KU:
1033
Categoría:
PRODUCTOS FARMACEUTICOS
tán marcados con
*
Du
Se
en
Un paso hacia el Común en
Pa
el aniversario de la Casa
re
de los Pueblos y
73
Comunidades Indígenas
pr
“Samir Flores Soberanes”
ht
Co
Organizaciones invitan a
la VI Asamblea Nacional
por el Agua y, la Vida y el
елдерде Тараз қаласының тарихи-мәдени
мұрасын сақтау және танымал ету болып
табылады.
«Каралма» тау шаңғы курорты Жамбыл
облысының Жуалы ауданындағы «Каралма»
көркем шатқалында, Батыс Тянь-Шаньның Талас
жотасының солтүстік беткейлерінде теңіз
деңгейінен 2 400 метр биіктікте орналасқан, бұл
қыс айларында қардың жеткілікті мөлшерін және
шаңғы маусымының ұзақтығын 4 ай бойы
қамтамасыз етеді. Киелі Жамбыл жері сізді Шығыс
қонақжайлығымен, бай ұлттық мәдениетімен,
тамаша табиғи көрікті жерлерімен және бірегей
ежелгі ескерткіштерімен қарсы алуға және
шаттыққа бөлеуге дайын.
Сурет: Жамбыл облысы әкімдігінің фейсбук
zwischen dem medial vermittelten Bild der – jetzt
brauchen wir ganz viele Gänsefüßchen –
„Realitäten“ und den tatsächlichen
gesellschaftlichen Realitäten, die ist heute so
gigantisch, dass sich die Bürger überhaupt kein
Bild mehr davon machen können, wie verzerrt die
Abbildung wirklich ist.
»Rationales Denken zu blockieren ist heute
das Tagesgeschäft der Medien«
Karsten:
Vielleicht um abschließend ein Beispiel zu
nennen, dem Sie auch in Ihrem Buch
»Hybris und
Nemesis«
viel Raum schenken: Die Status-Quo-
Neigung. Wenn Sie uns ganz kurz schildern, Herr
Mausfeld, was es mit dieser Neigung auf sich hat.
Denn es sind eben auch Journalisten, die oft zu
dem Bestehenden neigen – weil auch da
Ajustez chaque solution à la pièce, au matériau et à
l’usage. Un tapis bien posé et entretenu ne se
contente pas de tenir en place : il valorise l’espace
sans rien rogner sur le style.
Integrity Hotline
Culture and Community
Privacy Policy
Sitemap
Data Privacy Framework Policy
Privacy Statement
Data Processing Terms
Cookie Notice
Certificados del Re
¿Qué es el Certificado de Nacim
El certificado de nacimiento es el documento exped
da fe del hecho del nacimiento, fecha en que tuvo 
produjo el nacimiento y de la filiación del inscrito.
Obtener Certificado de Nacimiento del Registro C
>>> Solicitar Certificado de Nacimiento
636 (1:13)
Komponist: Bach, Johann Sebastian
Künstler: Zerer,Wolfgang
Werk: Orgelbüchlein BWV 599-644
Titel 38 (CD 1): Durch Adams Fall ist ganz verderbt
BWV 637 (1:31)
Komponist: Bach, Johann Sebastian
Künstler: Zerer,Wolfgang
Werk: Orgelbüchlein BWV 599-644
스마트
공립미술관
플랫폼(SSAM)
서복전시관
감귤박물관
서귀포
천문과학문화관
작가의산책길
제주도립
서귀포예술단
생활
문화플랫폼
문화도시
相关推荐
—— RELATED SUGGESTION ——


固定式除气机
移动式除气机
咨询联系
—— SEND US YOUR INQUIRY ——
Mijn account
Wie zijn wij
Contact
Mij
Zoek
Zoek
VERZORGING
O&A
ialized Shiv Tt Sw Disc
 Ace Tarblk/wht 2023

• REQUIRED WORK
Exactly how many lines in the records contain the string "және"? Give that number alone.

• TASK SOLUTION
4